[Extracted page text data]
★ ★ ★ ★ ★

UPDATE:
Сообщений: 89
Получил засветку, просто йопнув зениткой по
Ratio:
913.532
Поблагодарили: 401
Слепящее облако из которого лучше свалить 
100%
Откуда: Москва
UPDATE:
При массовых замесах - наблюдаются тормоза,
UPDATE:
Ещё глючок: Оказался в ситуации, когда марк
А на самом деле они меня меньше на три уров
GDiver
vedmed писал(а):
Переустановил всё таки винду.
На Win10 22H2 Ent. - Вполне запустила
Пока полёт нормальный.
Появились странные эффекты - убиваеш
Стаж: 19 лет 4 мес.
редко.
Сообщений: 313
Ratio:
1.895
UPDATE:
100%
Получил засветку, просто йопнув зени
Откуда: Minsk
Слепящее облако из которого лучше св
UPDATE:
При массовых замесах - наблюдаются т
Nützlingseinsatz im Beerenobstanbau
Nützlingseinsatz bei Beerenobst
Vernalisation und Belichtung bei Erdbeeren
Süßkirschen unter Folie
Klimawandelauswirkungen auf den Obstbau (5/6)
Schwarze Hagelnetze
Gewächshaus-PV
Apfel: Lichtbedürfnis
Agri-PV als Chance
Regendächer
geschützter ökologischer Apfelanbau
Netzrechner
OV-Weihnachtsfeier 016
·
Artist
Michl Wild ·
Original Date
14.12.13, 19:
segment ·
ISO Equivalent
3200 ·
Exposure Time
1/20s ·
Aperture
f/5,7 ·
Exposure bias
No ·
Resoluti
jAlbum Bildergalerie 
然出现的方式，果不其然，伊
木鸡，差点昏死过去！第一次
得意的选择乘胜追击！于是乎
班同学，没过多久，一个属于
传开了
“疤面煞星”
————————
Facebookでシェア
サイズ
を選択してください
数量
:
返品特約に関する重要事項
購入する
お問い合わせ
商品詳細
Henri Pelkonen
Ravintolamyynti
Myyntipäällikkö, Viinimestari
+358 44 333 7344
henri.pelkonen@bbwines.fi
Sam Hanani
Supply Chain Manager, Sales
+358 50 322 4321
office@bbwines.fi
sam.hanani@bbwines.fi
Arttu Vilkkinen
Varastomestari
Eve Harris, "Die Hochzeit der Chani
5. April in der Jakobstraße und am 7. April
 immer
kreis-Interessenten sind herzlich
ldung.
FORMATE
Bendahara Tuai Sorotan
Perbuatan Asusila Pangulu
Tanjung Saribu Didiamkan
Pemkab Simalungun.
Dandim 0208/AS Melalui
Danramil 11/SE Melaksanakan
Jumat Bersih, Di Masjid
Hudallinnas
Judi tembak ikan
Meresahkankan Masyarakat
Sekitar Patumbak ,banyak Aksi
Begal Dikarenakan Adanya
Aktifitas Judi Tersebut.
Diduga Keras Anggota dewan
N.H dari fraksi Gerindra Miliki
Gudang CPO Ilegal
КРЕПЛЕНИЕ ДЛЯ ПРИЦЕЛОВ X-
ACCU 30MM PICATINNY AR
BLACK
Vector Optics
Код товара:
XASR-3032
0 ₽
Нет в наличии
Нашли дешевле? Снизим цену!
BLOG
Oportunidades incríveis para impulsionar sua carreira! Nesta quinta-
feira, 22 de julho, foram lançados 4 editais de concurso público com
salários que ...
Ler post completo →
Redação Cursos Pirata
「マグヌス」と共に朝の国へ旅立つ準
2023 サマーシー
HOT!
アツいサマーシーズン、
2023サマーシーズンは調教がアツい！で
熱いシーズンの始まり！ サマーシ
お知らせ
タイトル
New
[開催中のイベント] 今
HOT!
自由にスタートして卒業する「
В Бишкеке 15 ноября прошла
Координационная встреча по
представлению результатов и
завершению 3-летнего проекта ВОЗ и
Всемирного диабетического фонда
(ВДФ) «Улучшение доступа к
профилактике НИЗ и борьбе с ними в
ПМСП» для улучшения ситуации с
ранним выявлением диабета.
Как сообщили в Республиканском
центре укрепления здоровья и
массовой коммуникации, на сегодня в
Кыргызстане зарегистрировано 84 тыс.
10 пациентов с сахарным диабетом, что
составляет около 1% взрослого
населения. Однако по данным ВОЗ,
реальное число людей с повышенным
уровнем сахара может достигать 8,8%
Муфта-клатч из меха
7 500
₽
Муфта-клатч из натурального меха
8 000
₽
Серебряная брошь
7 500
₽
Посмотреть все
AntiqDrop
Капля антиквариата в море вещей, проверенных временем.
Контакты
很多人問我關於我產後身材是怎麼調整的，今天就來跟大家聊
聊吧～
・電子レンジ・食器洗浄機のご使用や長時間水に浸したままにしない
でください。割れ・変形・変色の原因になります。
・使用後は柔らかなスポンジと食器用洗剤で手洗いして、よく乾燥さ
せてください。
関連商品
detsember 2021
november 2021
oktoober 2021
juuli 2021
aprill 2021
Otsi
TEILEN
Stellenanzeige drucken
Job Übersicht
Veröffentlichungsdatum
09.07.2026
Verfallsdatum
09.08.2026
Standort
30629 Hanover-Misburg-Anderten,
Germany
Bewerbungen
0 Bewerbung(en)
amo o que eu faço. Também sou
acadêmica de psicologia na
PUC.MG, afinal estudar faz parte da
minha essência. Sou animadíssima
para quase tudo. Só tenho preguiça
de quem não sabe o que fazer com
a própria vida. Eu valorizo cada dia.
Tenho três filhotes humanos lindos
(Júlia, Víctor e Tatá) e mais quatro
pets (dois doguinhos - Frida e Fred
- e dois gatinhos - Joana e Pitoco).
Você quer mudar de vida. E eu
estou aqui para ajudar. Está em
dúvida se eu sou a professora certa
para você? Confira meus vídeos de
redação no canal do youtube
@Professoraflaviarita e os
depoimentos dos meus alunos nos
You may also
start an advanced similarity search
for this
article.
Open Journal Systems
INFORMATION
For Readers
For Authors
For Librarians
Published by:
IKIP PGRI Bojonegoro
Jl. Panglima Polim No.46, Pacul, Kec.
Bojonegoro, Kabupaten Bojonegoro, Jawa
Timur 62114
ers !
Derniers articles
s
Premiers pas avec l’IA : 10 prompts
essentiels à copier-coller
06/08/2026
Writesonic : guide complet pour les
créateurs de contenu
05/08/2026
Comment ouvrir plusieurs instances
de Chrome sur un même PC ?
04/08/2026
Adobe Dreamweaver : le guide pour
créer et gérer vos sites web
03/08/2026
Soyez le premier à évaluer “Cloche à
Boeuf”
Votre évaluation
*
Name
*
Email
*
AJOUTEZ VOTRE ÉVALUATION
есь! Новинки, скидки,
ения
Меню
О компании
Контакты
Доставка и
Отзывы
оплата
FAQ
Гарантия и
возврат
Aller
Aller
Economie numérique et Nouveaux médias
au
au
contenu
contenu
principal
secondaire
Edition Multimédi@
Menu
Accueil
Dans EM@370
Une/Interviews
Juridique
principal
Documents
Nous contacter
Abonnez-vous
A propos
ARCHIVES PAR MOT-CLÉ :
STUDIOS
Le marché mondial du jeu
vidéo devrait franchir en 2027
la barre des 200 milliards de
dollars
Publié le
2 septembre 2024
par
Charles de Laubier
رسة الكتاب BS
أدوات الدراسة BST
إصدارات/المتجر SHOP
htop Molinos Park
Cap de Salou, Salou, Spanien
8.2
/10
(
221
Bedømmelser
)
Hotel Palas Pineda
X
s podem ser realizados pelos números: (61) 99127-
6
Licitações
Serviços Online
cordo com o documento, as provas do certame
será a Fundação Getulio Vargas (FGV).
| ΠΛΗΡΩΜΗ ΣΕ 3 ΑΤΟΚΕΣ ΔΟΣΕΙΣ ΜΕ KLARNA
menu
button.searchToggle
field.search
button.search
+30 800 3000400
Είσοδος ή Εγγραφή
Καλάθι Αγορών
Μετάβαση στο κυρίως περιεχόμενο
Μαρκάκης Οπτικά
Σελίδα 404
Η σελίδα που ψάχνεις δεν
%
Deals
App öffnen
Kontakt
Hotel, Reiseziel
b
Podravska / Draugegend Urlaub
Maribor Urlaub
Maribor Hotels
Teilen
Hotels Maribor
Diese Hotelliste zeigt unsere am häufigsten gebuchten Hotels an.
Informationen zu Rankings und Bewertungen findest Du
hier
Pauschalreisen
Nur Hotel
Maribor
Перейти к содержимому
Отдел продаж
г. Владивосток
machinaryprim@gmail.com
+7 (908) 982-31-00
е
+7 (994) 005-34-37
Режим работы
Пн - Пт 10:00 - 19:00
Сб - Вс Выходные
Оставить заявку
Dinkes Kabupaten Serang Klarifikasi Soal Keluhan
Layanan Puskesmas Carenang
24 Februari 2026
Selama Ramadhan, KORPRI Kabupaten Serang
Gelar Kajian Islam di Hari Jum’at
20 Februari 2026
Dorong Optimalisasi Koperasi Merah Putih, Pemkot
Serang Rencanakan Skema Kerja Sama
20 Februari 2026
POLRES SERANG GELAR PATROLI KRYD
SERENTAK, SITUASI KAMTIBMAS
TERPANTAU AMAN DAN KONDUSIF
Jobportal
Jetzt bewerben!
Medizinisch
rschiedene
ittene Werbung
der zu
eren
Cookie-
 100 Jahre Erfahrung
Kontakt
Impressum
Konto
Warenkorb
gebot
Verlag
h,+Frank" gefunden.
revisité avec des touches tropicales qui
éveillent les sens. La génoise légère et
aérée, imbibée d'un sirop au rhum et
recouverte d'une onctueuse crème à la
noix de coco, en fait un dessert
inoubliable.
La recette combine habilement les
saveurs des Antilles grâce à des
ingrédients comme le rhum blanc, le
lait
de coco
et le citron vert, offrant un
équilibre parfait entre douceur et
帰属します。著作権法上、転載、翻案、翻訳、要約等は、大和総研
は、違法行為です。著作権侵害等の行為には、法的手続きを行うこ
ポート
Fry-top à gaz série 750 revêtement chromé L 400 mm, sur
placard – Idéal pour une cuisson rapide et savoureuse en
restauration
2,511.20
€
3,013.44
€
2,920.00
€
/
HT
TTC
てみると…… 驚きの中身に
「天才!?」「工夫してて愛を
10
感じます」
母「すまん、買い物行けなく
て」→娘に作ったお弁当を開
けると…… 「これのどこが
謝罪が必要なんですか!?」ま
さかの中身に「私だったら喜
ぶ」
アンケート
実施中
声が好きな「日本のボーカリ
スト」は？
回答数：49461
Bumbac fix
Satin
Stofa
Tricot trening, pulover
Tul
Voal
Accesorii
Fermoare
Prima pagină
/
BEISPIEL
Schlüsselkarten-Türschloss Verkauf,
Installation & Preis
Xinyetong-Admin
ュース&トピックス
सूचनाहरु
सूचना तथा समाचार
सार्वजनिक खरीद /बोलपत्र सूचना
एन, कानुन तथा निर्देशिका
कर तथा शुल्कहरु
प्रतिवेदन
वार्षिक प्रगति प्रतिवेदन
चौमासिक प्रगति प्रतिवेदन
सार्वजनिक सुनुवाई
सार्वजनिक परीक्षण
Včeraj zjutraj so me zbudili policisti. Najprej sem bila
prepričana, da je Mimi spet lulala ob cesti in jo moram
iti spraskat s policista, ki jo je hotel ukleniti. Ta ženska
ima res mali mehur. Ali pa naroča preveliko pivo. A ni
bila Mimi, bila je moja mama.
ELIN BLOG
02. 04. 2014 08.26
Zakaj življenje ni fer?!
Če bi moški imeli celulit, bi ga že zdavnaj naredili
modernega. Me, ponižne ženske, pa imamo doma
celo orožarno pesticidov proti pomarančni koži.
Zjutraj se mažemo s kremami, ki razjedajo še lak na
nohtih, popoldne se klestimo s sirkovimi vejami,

★ ★ ★ ★ ★

EXERCISE REQUIREMENTS:
Give everything from the start of the entries down to the line containing "Bendahara Tuai Sorotan" again, but replace "Schwarze Hagelnetze" with "Weiße Hagelnetze" and leave all else unchanged.

OUTPUT OF THE TASK:
UPDATE:
Сообщений: 89
Получил засветку, просто йопнув зениткой по
Ratio:
913.532
Поблагодарили: 401
Слепящее облако из которого лучше свалить 
100%
Откуда: Москва
UPDATE:
При массовых замесах - наблюдаются тормоза,
UPDATE:
Ещё глючок: Оказался в ситуации, когда марк
А на самом деле они меня меньше на три уров
GDiver
vedmed писал(а):
Переустановил всё таки винду.
На Win10 22H2 Ent. - Вполне запустила
Пока полёт нормальный.
Появились странные эффекты - убиваеш
Стаж: 19 лет 4 мес.
редко.
Сообщений: 313
Ratio:
1.895
UPDATE:
100%
Получил засветку, просто йопнув зени
Откуда: Minsk
Слепящее облако из которого лучше св
UPDATE:
При массовых замесах - наблюдаются т
Nützlingseinsatz im Beerenobstanbau
Nützlingseinsatz bei Beerenobst
Vernalisation und Belichtung bei Erdbeeren
Süßkirschen unter Folie
Klimawandelauswirkungen auf den Obstbau (5/6)
Weiße Hagelnetze
Gewächshaus-PV
Apfel: Lichtbedürfnis
Agri-PV als Chance
Regendächer
geschützter ökologischer Apfelanbau
Netzrechner
OV-Weihnachtsfeier 016
·
Artist
Michl Wild ·
Original Date
14.12.13, 19:
segment ·
ISO Equivalent
3200 ·
Exposure Time
1/20s ·
Aperture
f/5,7 ·
Exposure bias
No ·
Resoluti
jAlbum Bildergalerie 
然出现的方式，果不其然，伊
木鸡，差点昏死过去！第一次
得意的选择乘胜追击！于是乎
班同学，没过多久，一个属于
传开了
“疤面煞星”
————————
Facebookでシェア
サイズ
を選択してください
数量
:
返品特約に関する重要事項
購入する
お問い合わせ
商品詳細
Henri Pelkonen
Ravintolamyynti
Myyntipäällikkö, Viinimestari
+358 44 333 7344
henri.pelkonen@bbwines.fi
Sam Hanani
Supply Chain Manager, Sales
+358 50 322 4321
office@bbwines.fi
sam.hanani@bbwines.fi
Arttu Vilkkinen
Varastomestari
Eve Harris, "Die Hochzeit der Chani
5. April in der Jakobstraße und am 7. April
 immer
kreis-Interessenten sind herzlich
ldung.
FORMATE
Bendahara Tuai Sorotan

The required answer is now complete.